Booya!!!! Couldn't have said it better.

Now, we can ski!!!!!!


----------



## Tin (Mar 28, 2013)

Hume would hate this thread.


----------



## ScottySkis (Mar 28, 2013)

Cannonball said:


> Don't bother. You haven't been around for some of the endless, circular commentary on this subject on this forum.  Enjoy the skiing banter here, but if you want to have informed discussions about real science this isn't the place. Your energy can be better spent.



+1 up it just keep going to the thread unfortunately gets locked.


----------



## BenedictGomez (Mar 28, 2013)

drjeff said:


> I 100% believe that scientific research is incredibly important and needed.  However to think that it's not a business, and that pressure to turn a hypothesis into results that can then be used to obtain not just more knowledge, but also profit is a bit shortsited IMHO.  I also believe that climate change is occurring, but then again climate change has always been occurring. We just don't know, and frankly may be too ignorant to think that we can change (or should change) what very well may be the earth itself going through a "normal" cycle of climate that it's likely been through 100's, if not 1000's of times before in the last few million years.

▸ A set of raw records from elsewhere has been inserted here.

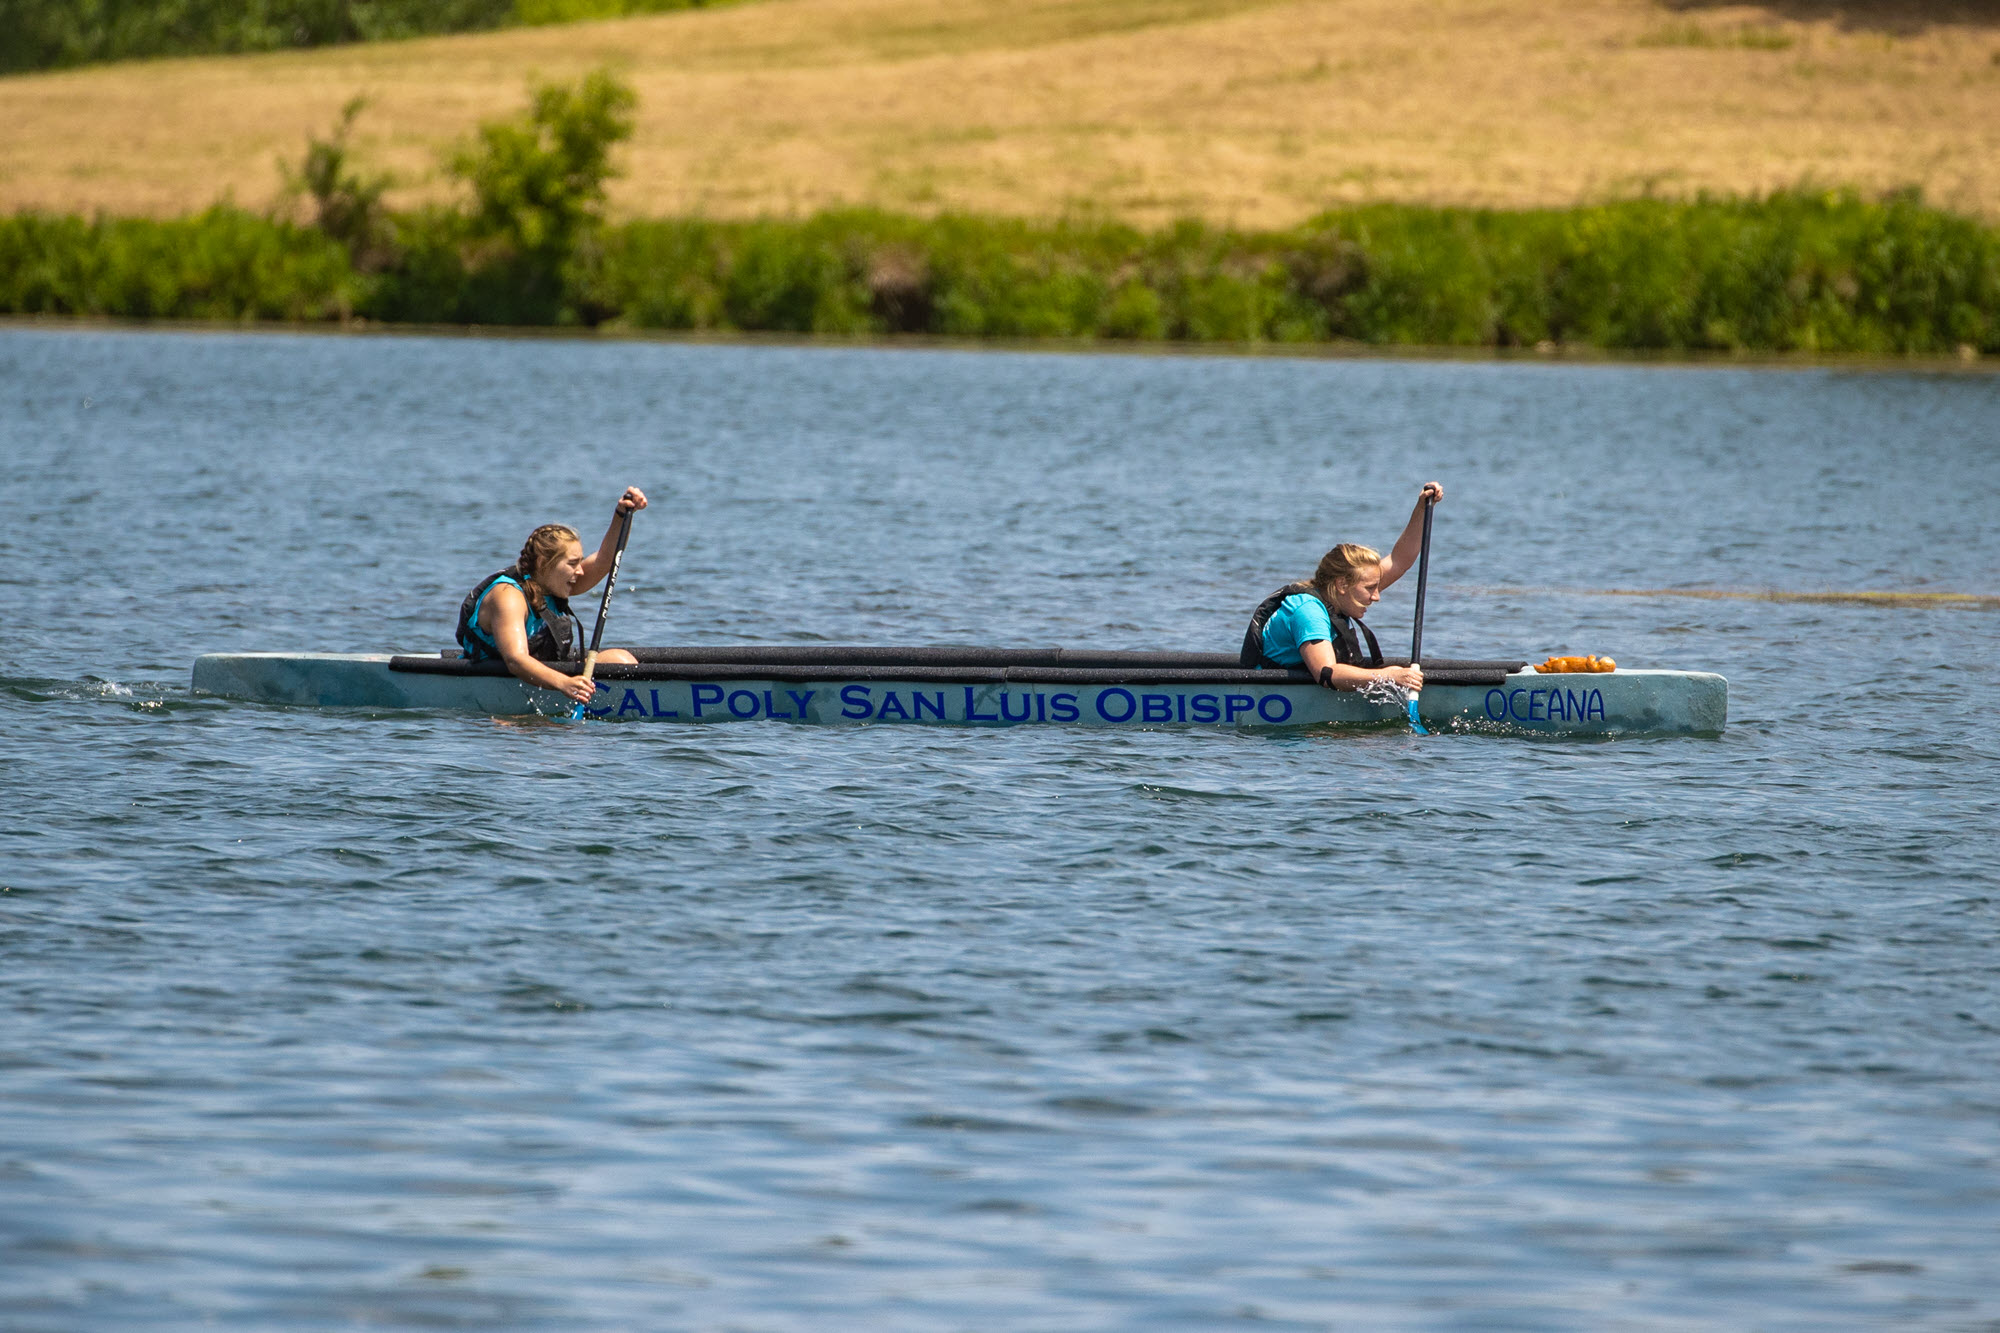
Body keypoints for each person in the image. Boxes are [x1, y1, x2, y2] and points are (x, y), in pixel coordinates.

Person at [1240, 482, 1443, 692]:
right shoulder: (1307, 611)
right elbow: (1326, 673)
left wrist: (1422, 509)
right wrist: (1389, 676)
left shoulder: (1343, 594)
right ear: (1342, 584)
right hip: (1266, 694)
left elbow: (1400, 560)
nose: (1377, 596)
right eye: (1370, 588)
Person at [456, 487, 649, 705]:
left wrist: (621, 515)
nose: (581, 571)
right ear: (543, 564)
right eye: (572, 563)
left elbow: (605, 559)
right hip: (498, 683)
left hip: (549, 680)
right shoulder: (507, 597)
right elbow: (516, 660)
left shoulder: (552, 586)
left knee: (620, 660)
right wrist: (564, 684)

It makes one think BIG picture for sure!



That is a 100% balanced and reasonable response at looking at both sides of the issue.

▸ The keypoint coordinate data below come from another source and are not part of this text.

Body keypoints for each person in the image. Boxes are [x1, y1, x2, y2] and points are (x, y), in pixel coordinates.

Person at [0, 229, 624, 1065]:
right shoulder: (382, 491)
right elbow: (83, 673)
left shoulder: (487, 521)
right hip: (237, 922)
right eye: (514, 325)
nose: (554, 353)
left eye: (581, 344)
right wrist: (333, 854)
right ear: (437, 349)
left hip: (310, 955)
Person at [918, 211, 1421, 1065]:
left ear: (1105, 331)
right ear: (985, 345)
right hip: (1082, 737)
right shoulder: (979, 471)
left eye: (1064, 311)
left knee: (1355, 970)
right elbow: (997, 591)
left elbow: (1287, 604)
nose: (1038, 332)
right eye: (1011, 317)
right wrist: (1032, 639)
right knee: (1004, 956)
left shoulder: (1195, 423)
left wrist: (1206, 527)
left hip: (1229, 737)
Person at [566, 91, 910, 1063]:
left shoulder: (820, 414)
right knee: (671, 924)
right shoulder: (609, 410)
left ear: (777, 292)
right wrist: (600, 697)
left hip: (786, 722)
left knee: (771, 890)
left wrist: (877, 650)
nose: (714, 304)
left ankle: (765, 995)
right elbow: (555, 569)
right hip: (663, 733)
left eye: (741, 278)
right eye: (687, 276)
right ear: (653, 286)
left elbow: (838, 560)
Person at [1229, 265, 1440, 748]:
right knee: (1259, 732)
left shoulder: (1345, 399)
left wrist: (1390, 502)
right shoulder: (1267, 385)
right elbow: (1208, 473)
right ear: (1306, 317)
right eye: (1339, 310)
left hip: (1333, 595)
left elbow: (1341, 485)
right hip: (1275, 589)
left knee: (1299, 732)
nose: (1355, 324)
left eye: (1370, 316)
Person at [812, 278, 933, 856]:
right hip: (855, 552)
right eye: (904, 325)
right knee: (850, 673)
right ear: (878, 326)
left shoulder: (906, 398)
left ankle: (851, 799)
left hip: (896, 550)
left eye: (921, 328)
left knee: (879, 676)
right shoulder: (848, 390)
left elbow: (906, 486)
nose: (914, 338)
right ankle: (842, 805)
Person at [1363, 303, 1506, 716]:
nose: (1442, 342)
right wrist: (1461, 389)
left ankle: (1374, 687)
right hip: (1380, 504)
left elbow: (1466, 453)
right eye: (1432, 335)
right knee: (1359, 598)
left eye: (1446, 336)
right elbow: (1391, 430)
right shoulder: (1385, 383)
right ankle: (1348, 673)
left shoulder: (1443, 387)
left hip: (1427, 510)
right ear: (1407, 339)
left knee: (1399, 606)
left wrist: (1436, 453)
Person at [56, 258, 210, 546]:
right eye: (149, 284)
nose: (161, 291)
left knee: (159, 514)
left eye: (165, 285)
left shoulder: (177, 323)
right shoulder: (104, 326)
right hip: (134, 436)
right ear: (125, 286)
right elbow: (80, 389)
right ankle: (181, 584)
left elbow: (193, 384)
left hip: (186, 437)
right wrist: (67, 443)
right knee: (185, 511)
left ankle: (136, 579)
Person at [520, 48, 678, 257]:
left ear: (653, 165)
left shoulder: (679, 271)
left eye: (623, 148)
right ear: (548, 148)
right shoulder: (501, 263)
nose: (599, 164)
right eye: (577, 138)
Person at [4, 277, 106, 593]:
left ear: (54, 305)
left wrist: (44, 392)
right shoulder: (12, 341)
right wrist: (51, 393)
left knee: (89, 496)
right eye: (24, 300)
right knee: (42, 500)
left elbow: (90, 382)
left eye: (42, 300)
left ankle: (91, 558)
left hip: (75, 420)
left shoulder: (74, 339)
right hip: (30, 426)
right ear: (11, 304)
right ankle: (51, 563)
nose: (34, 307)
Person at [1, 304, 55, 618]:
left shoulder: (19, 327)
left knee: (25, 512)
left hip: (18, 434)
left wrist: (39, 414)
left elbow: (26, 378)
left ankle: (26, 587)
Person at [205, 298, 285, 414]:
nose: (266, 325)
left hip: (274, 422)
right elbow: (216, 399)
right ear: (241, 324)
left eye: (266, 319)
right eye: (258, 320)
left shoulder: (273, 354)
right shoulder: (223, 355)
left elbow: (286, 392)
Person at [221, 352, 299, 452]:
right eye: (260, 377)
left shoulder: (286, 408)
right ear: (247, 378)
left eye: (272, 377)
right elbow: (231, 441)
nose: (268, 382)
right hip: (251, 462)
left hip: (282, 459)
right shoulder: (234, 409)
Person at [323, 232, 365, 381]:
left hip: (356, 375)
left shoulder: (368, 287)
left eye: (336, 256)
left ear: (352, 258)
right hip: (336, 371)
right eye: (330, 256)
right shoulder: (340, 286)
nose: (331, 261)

Of course, if everyone felt this way, global governments wouldn't be able to massively increase taxes on corporations and private citizens, create jobs for their cronies through patronage, seize financial assets, and otherwise fraudulently stuff their coffers with $$$$ all in the name of doing "good" for the planet.


----------



## SKIQUATTRO (Apr 22, 2013)

I hate spring.....wish it'd go from dumping to 80 with 4-6' perfect surf then back to winter (although I do like Fall)

Most have this romantic idea of spring with all the warmth, pastels, tulips, birds chirping....but in reality is cold, raw, windy and just nasty....


----------



## bigbog (May 27, 2013)

You'd be surprised SQ,
Once one gets away from all the crap in the air in many cities, towns..and near highways....and you really can notice a difference.


----------